After being cut from singing show tryouts last year for the seventh time, Verdes adopted a new training regimen: Every day he would sit in his car, safely out of his roommates’ hearing, and do vocal exercises for 90 minutes. “I didn’t sing off-key, but my songwriting was up here and my performance and ability to sing was way down there,” he says.
He held down a job five days a week with Verizon and spent late nights scouring YouTube for beats. “I’m on there at three a.m. at the third level of deep, dark YouTube to find people that don’t have enough subscribers [for their music to be commonly used],” Verdes says.
@taiverdesIf this gets 1000 likes I’ll put this song out.
One of these YouTube rabbit holes led him to the lolling, bass-forward instrumental for “Stuck in the Middle,” which had less than 2,000 plays at the time. Verdes wrote the top line in roughly an hour and a half, piecing together a collage of phrases pulled “verbatim from things girls have said to me.” The opening salvo — “She said, ‘you’re a player aren’t you? And I bet you got hoes” — “might as well be stamped on my fucking forehead,” Verdes continues. “Every girl says that to me.”
He was already attempting to use TikTok as a promotional tool — promising to send money to influencers who made videos with the Tylersemicolon song “Skin Routine”— before he wrote “Stuck in the Middle.” But most of Verdes’ TikTok clips only amassed a few hundred or a few thousand views. When he sat in his car, the same one where he practiced his scales, and teased “Stuck in the Middle,” his view count shot up past 300,000. He captioned the post, “if this gets 1,000 likes I’ll put it out;” he ended up with more than 60,000 likes.
Much of modern music marketing involves trying to create sparks of digital interest and scurrying to pour lighter fluid on anything that catches. Verdes didn’t have a manager or label, but he warmed quickly to this task, turning his TikTok account into a daily diary about “Stuck in the Middle.”
Verdes posted a video about making his own album artwork, a jokey clip explaining how to dance to his song, and a biographical entry that sketched his backstory as a Verizon salesperson who longed “to perform in front of sold-out crowds.” When Spotify streaming data showed that 87% of “Stuck in the Middle” listeners were male, Verdes implored the boys to play the song for some women; the female share of listeners climbed to 33%. “I’ve never seen an artist use TikTok as a storytelling mechanism the way he does,” says Ryan Chisholm, who manages Mike Posner and recently took on Verdes as well.

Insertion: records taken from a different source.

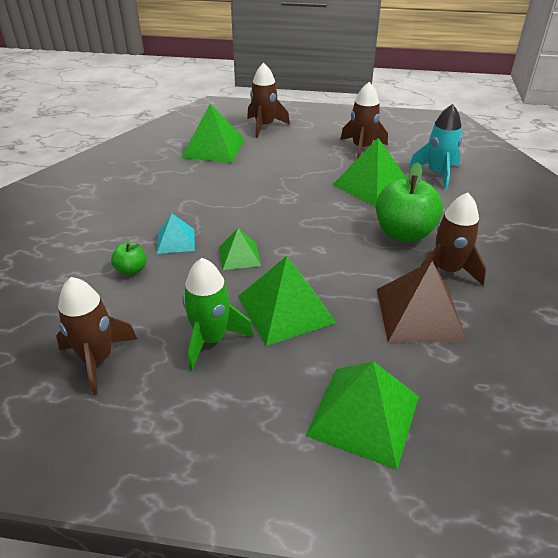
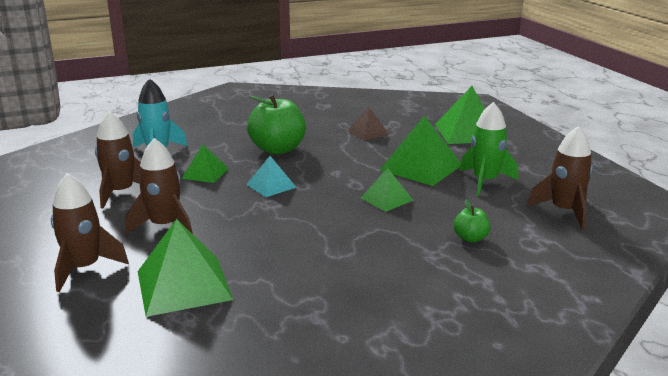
camera: 120 degrees left, 15 degrees down
turquoise pyramid [157,214,195,254] -> turquoise pyramid moved to [246,156,297,197]
green pyramid [332,138,406,207] -> green pyramid [182,144,229,183], size x0.57
brown pyramid [377,261,467,342] -> brown pyramid [347,107,390,140], size x0.57
brown rocket [421,193,486,285] -> brown rocket moved to [125,138,193,235]

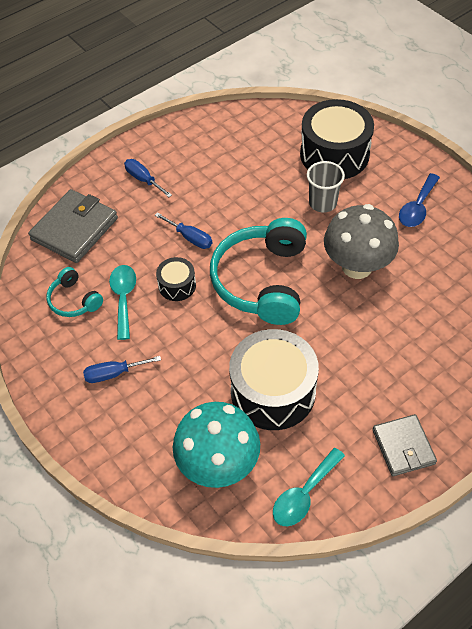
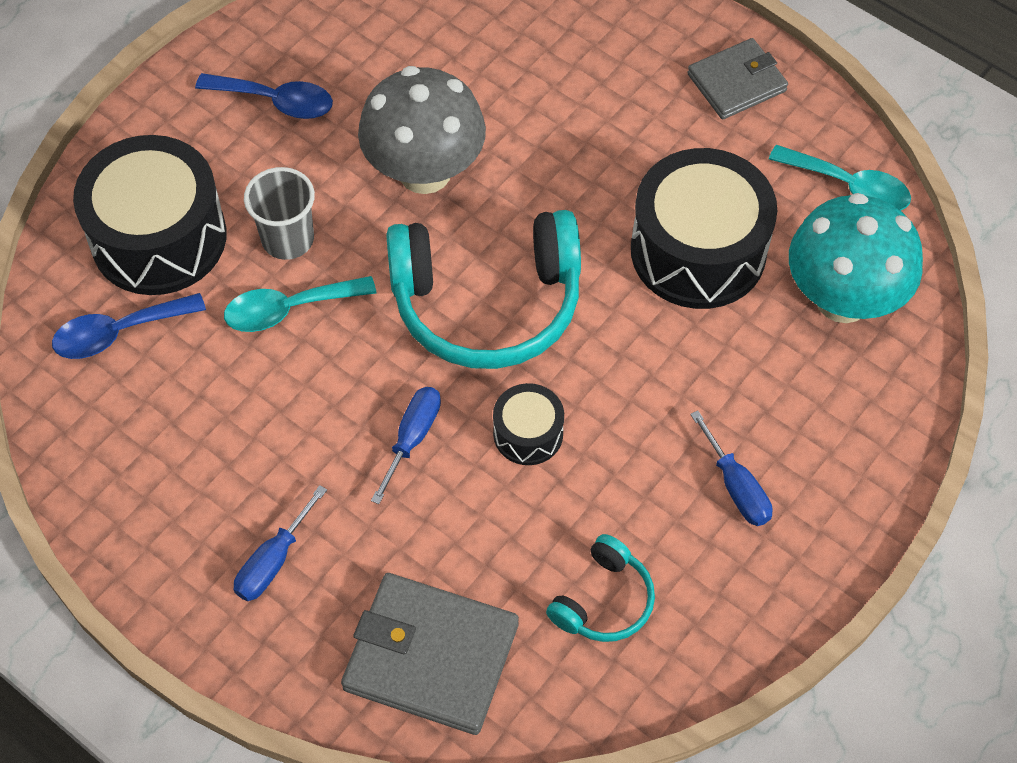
camera: 105 degrees left, 5 degrees up
turquoise spoon [109,265,136,340] -> turquoise spoon moved to [224,276,376,332]
none -> blue spoon [52,293,206,359]

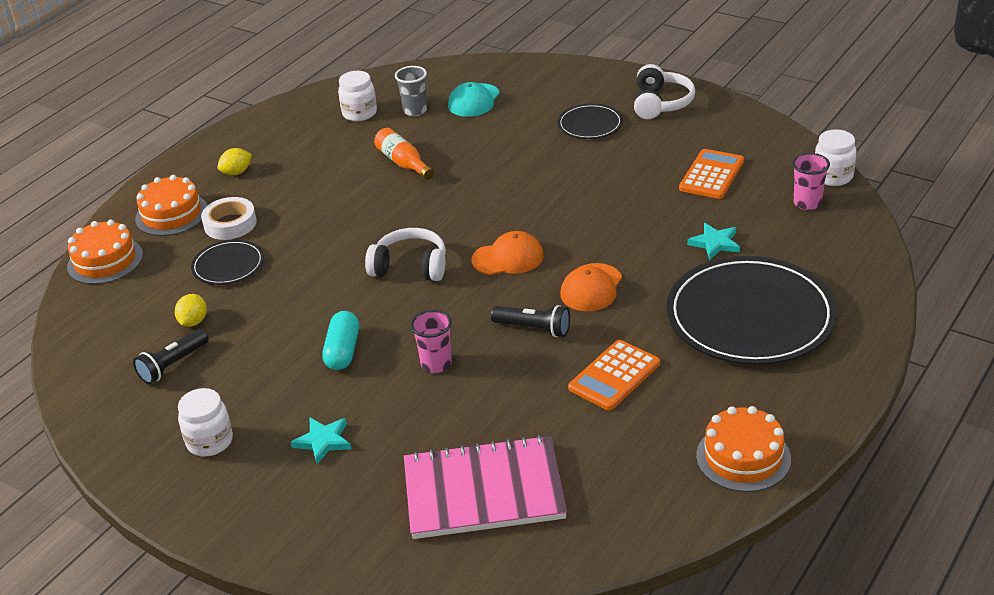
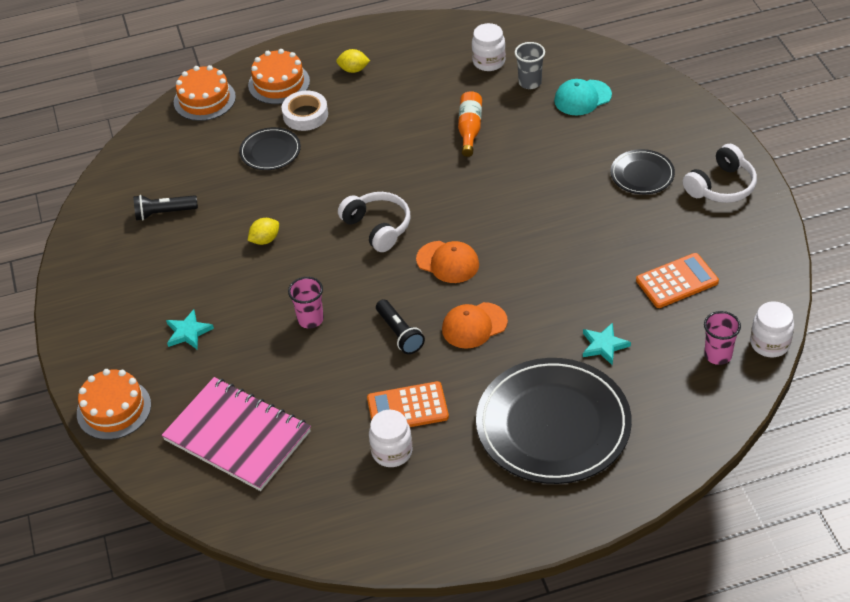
camera: 40 degrees right, 10 degrees up
yellow lemon [175,294,207,327] -> yellow lemon moved to [248,218,279,245]
white jar [178,388,233,457] -> white jar moved to [369,410,413,467]
turquoise capsule [322,311,359,370] -> none
orange cake [696,406,791,492] -> orange cake moved to [77,369,151,440]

@taiverdesI’m a dance major ##stuckinthemiddle
“Stuck in the Middle” is an outlier relative to the horde of TikTok hits that have taken over Spotify’s viral chart in the last year. Most songs appear on the ranking because TikTokers are using them to soundtrack hundreds of thousands of videos. But “Stuck in the Middle” has only been used in around 5,000 clips. It’s not accompanied by a popular dance or a narrative trend. Verdes just keeps talking about the song on his TikTok account, which has now ballooned from 6,000 followers to more than 100,000.
“I wish I could tell you how this was happening,” Chisholm says. “The only thing I can chalk it up to is the small number of people who hear [‘Stuck in the Middle’] are liking it and coming back.” Early on, Spotify users “were listening on average four times,” and more than 40% of listeners saved the song to their personal libraries.
If the mechanism behind the single’s success remains a mystery, the message is clear: “If you’ve got songs you haven’t released, you’re just waiting, put it out,” Verdes says. “Everyone needs to take their shot as many times as possible. At the end of the day, it’s all lottery tickets. You gotta fucking get one.”